Malmaison has always been a women’s affair. The general curator, Elisabeth Caude, director of the service with national competence in the National Museums of the castles of Malmaison and Bois-Préau (Hauts-de-Seine), of the island of Aix (Charente-Maritime) and of the Bonaparte house , in Ajaccio (Corse-du-Sud), does not hide his admiration for the Empress. “Josephine chose and bought Malmaison, while Bonaparte was on the Egyptian campaign, she explains. It was an old seigneury from the end of the 14the century. »

The imperial couple will launch a major restoration campaign for this pleasure residence, while fashion is making a return to Greco-Roman and Egyptian antiquity. “Frequented by consular society, Malmaison became a fashionable place, adds Elisabeth Caude. She will remain so even after the divorce of Joséphine, appointed empress dowager, from Napoleon, in 1809.

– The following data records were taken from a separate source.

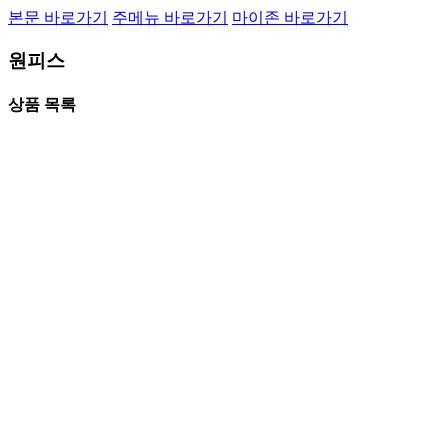
본문 바로가기
주메뉴 바로가기
마이존 바로가기
원피스
상품 목록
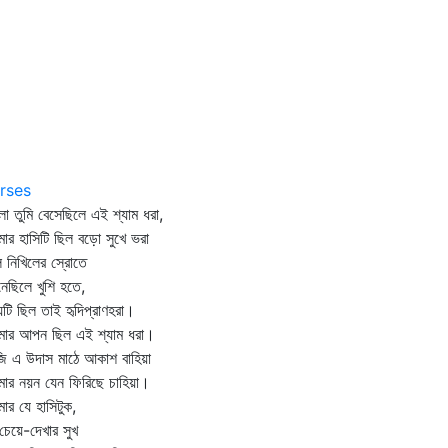
rses
ো তুমি বেসেছিলে এই শ্যাম ধরা,
ার হাসিটি ছিল বড়ো সুখে ভরা
ি নিখিলের স্রোতে
েছিলে খুশি হতে,
য়টি ছিল তাই হৃদিপ্রাণহরা।
মার আপন ছিল এই শ্যাম ধরা।
 এ উদাস মাঠে আকাশ বাহিয়া
ার নয়ন যেন ফিরিছে চাহিয়া।
ার যে হাসিটুক,
চেয়ে-দেখার সুখ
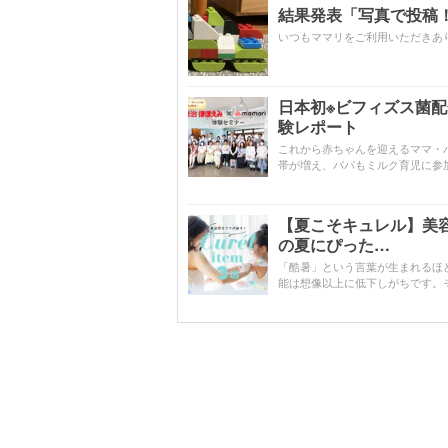
結果発表「写真で投稿！
いつもママリをご利用いただきあ
日本初※ビフィズス菌
験レポート
これから赤ちゃんを迎えるママ・
帯が増え、パパもミルク育児に参
【夏こそキュレル】美
の夏にぴった…
「酷暑」という言葉が生まれるほ
能は想像以上に低下しがちです。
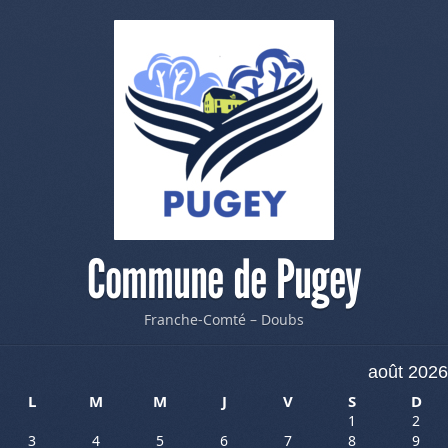
Commune de Pugey
Franche-Comté – Doubs
août 2026
L
M
M
J
V
S
D
1
2
3
4
5
6
7
8
9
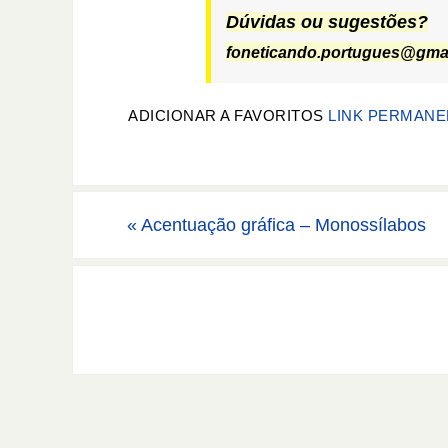
Dúvidas ou sugestões?
foneticando.portugues@gma
ADICIONAR A FAVORITOS
LINK PERMANE
«
Acentuação gráfica – Monossílabos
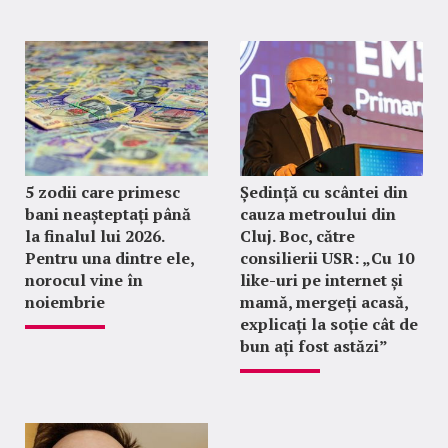
5 zodii care primesc
Ședință cu scântei din
bani neașteptați până
cauza metroului din
la finalul lui 2026.
Cluj. Boc, către
Pentru una dintre ele,
consilierii USR: „Cu 10
norocul vine în
like-uri pe internet și
noiembrie
mamă, mergeți acasă,
explicați la soție cât de
bun ați fost astăzi”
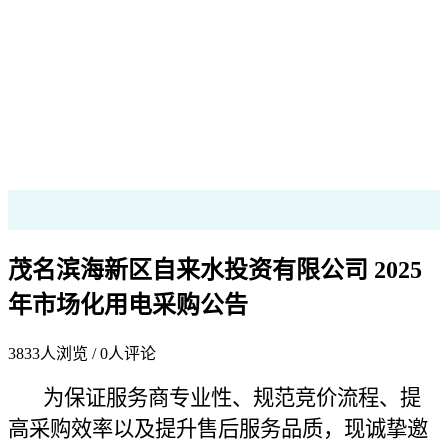
茂名滨海新区自来水投资有限公司 2025
年市场化用电采购公告
3833
人浏览 /
0
人评论
为保证服务商专业性、规范竞价流程、提
高采购效率以及提升售后服务品质，现诚挚邀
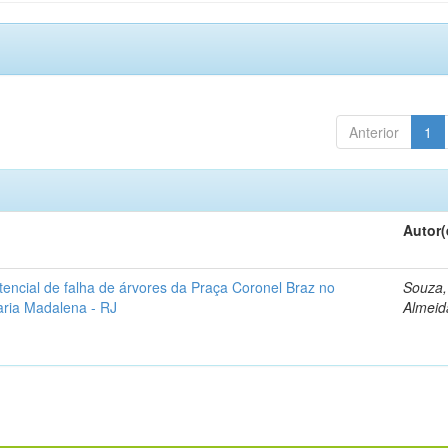
Anterior
1
Autor(
otencial de falha de árvores da Praça Coronel Braz no
Souza, 
aria Madalena - RJ
Almeid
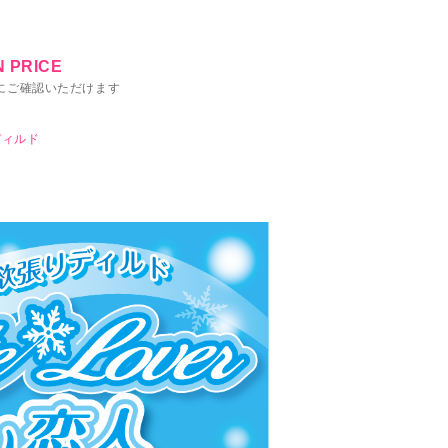
 PRICE
にご確認いただけます
ディルド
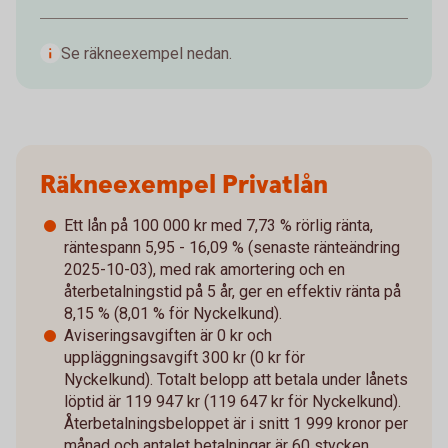
Se räkneexempel nedan.
Räkneexempel Privatlån
Ett lån på 100 000 kr med 7,73 % rörlig ränta,
räntespann 5,95 - 16,09 % (senaste ränteändring
2025-10-03), med rak amortering och en
återbetalningstid på 5 år, ger en effektiv ränta på
8,15 % (8,01 % för Nyckelkund).
Aviseringsavgiften är 0 kr och
uppläggningsavgift 300 kr (0 kr för
Nyckelkund). Totalt belopp att betala under lånets
löptid är 119 947 kr (119 647 kr för Nyckelkund).
Återbetalningsbeloppet är i snitt 1 999 kronor per
månad och antalet betalningar är 60 stycken.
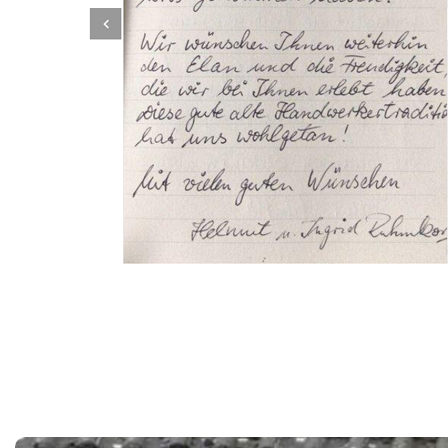
Dachbeschichter
Dienstleistungen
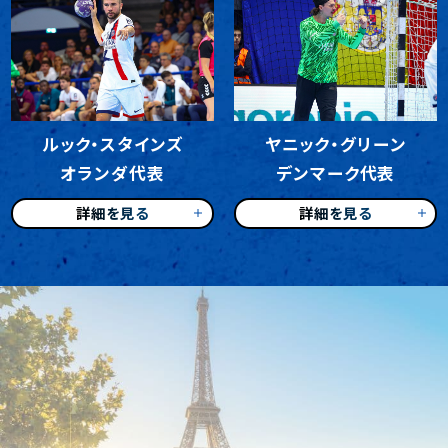
ルック・スタインズ
ヤニック・グリーン
オランダ代表
デンマーク代表
詳細を見る
詳細を見る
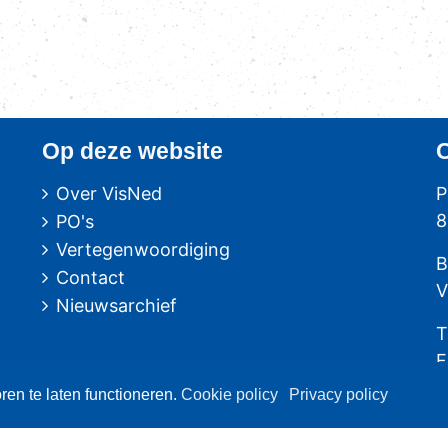
Op deze website
Over VisNed
P
8
PO's
Vertegenwoordiging
B
Contact
V
Nieuwsarchief
T
F
en te laten functioneren.
Cookie policy
Privacy policy
 Urk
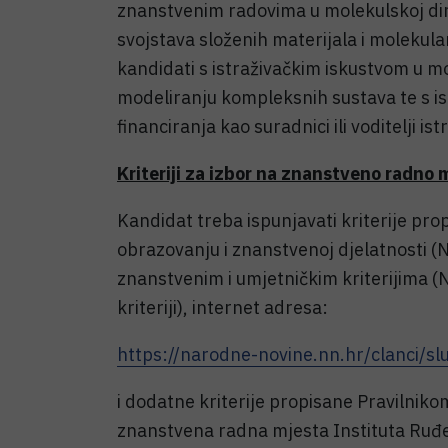
znanstvenim radovima u molekulskoj dina
svojstava složenih materijala i molekula
kandidati s istraživačkim iskustvom u m
modeliranju kompleksnih sustava te s is
financiranja kao suradnici ili voditelji ist
Kriteriji za izbor na znanstveno radno 
Kandidat treba ispunjavati kriterije p
obrazovanju i znanstvenoj djelatnosti (
znanstvenim i umjetničkim kriterijima (
kriteriji), internet adresa:
https://narodne-novine.nn.hr/clanci/
i dodatne kriterije propisane Pravilniko
znanstvena radna mjesta Instituta Ruđer 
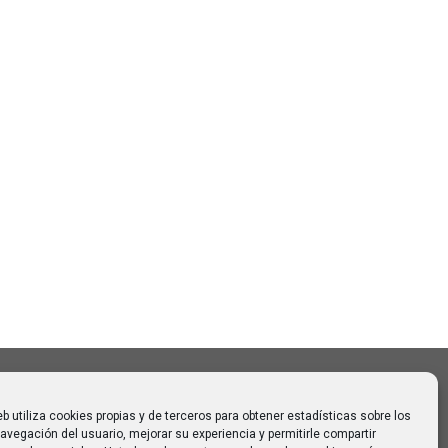
Buscar
Buscar:
o CAUMAS –
0 de
 para
eb utiliza cookies propias y de terceros para obtener estadísticas sobre los
avegación del usuario, mejorar su experiencia y permitirle compartir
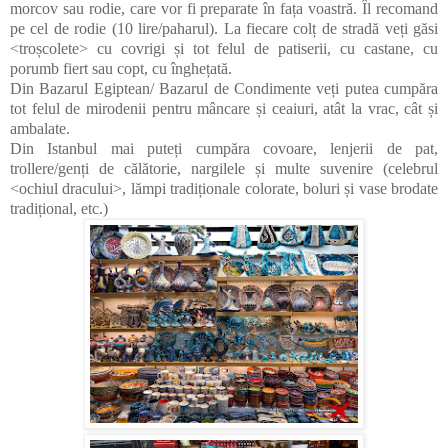
morcov sau rodie, care vor fi preparate în fața voastră. Îl recomand
pe cel de rodie (10 lire/paharul). La fiecare colț de stradă veți găsi
<troșcolete> cu covrigi și tot felul de patiserii, cu castane, cu
porumb fiert sau copt, cu înghețată.
Din Bazarul Egiptean/ Bazarul de Condimente veți putea cumpăra
tot felul de mirodenii pentru mâncare și ceaiuri, atât la vrac, cât și
ambalate.
Din Istanbul mai puteți cumpăra covoare, lenjerii de pat,
trollere/genți de călătorie, nargilele și multe suvenire (celebrul
<ochiul dracului>, lămpi tradiționale colorate, boluri și vase brodate
tradițional, etc.)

Many musicians obviously frequent the premises. The Empress plays the harp herself (the music room now houses the famous instrument adorned with a golden eagle, made around 1805 by luthier Cousineau). His two children, from his first marriage to Viscount Alexandre de Beauharnais, practice music with pion. “Eugene is interested in Italian opera and sings bel canto, while Hortense has a real talent, plays the pianoforte and composes music”, adds the curator, who specifies that was recovered “a large part of the scores that appeared in the musical collection inventoried after the death of the Empress in 1814”.

Reess the directory

However, it was not around Queen Hortense’s historic piano that the idea of ​​the Festival de Pentecôte was born – the 1812 Erard, which today sits at the back of the small music room at Malmaison, does not can be played as it is – but from its eldest, a square Erard piano from 1806, fully restored by master craftsman Christopher Clarke. The instrument was acquired in March 2018 by the ociation La Nouvelle Athènes (in reference to the Parisian romantic cenacle of the early 19the century), chaired by Sylvie Brély, also artistic director of the Festival de Pentecôte. The collective is indeed committed to building a collection of period pianos (between 1750 and 1850), in order to allow performers to reess the repertoire, in particular French music from the first romanticism. “I was looking for a place that would be a real showcase to make this instrument heard to the public in February 2020, Salle Cortot in Paris”, says Sylvie Brély. Elisabeth Caude, for her part, sought to offer the public “emotionally strong, historically indisputable experiences”. Both agreed around a season and a festival.

You have 60.91% of this article left to read. The following is for subscribers only.